O(n) average when inputs are uniformly distributed across buckets, O(n²) worst if all elements land in one bucket. Good for floating-point values in [0, 1).

Quick reference

Bubble Sort — O(n²) / O(1) / stable. Selection Sort — O(n²) / O(1) / unstable. Insertion Sort — O(n²) avg, O(n) best / O(1) / stable.

Merge Sort — O(n log n) / O(n) / stable. Quick Sort — O(n log n) avg, O(n²) worst / O(log n) stack / unstable. Heap Sort — O(n log n) / O(1) / unstable.

Counting Sort — O(n + k) / O(k) / stable. Radix Sort — O(n · d) / O(n + k) / stable. Bucket Sort — O(n) avg / O(n) / stable.

The Ω(n log n) lower bound

Any comparison-based sort must make at least Ω(n log n) comparisons in the worst case.
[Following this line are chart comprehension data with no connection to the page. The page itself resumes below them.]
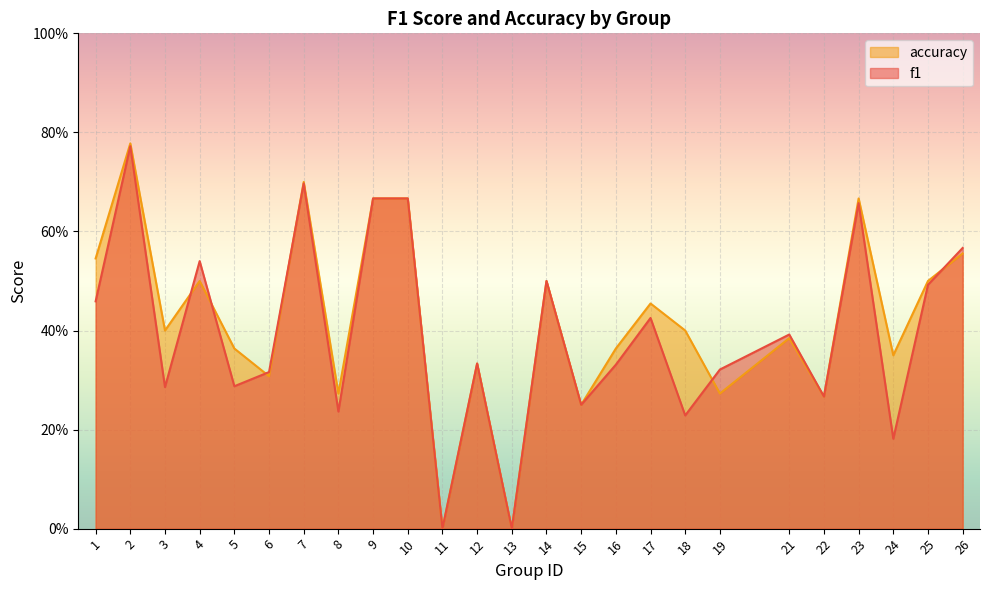

Reading left to right, extract all data points from this chart.

f1: 0.5	0.8	0.3	0.5	0.3	0.3	0.7	0.2	0.7	0.7	0.0	0.3	0.0	0.5	0.2	0.3	0.4	0.2	0.3	0.4	0.3	0.7	0.2	0.5	0.6
accuracy: 0.5	0.8	0.4	0.5	0.4	0.3	0.7	0.3	0.7	0.7	0.0	0.3	0.0	0.5	0.2	0.4	0.5	0.4	0.3	0.4	0.3	0.7	0.3	0.5	0.6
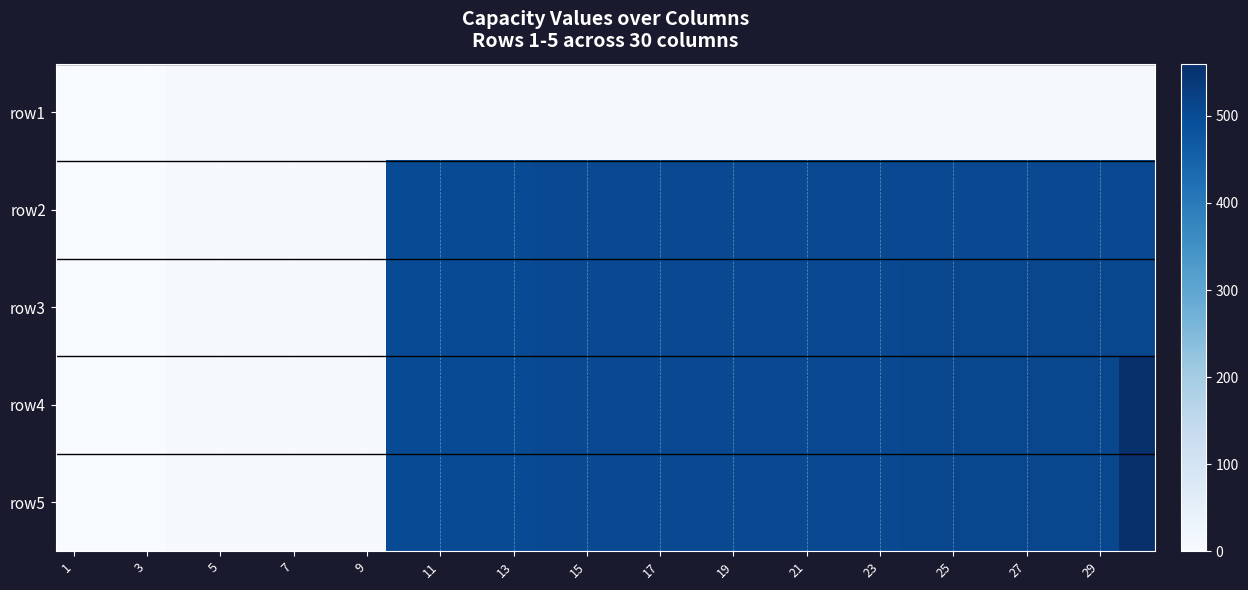

Count the number of categories in the chart.

30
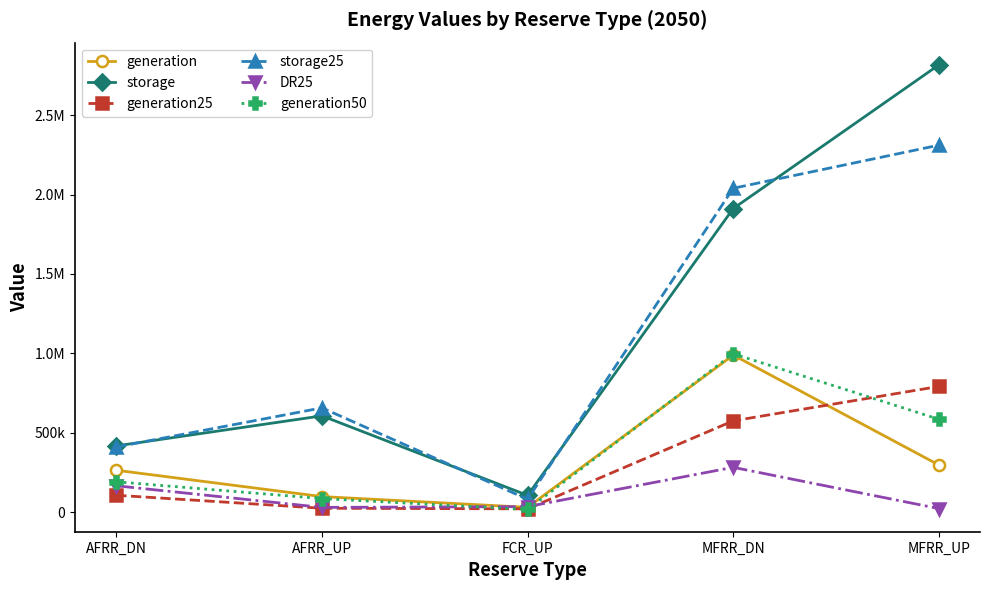

What are all the series names shown in the legend?

generation, storage, generation25, storage25, DR25, generation50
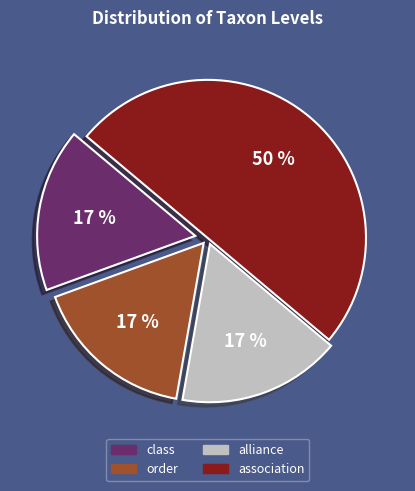

What is the ratio of the value at order to the value at association?

0.3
That is why merge sort, heap sort, and quicksort (average) are optimal for general comparison sorting — you cannot do better without exploiting structure in the input.

When to say which in an interview

  • Default answer for general arrays: quicksort or mergesort. Quicksort for in-place; mergesort when stability matters or worst-case O(n log n) is required.
  • Small or nearly sorted input: insertion sort.
  • Need top-k elements without full sort: use a min-heap of size k — O(n log k) instead of O(n log n).
  • Integers in a small range: counting sort or bucket sort.
  • Linked lists: mergesort is natural because merge is O(1) extra space per node (no random access needed).

Common follow-up questions

Why is quicksort O(n²) worst case?

Adversarial or sorted input with a bad pivot (first/last element) causes unbalanced partitions. Fix with random pivot or introsort (switch to heapsort when recursion depth exceeds a threshold).

Is mergesort or quicksort better?

Quicksort wins on average for in-place array sorting due to cache locality. Mergesort wins when stability is required, data is linked, or you need predictable performance.

Can you sort in O(n) time?

Only with non-comparison sorts when input has structure (bounded integer range, fixed digit count). Otherwise no — cite the comparison lower bound.

What does JavaScript's Array.sort use?

V8 uses Timsort (a hybrid of mergesort and insertion sort), which adapts to partially ordered data.

Practice tip

Before your next loop, pick three problems from our coding question bank and state aloud which sort (if any) you would use and why. Interviewers care less about memorizing every constant factor and more about matching the algorithm to constraints: stability, memory, input distribution, and whether you need the full sorted order or just the k-th element.